Diese Machbarkeitsstudie wurde am Hasso-Plattner-Institut in Potsdam durchgeführt. Sie sollte alltägliche Lebensumstände nachstellen. Die Umgebung bestand aus Küche, Bad, Wohnzimmer und Fluren und wurde designt, um das Sammeln von hochaufgelösten, multimodalen Sensordaten zu unterstützen.

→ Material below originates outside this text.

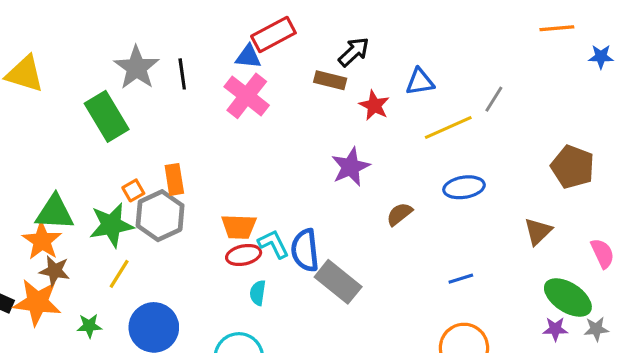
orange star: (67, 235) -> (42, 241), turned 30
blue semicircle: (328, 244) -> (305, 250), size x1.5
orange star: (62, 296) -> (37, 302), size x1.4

Die Hauptsession dauerte ungefähr eine Stunde, der Gesamtaufwand für Teilnehmende (inklusive Vorbereitung und Nachbereitung) betrug ungefähr 2 Stunden. Während der einstündigen Aufzeichnung waren die Teilnehmenden allein im Wohnlabor, um den Hawthorne-Effekt zu verringern und ein realistisches Alltagssetting zu schaffen. Teilnehmende waren angewiesen, alltägliche Tätigkeiten durchzuführen wie Lesen, Kochen oder Arbeiten am Laptop, wodurch NULL-Daten als Baseline erfasst wurden.
Gleichzeitig wurden sie gefragt, eine feste Anzahl von simulierten compulsive-like Tätigkeiten, nämlich Hände waschen, den Tisch putzen, eine Tür überprüfen zu selbstgewählten Zeiten während der Session auszuführen. Das jeweilige Verhalten wurde auf zwei verschiedene Arten durchgeführt, wodurch Routinemuster und zwanghafte Muster repräsentiert wurden.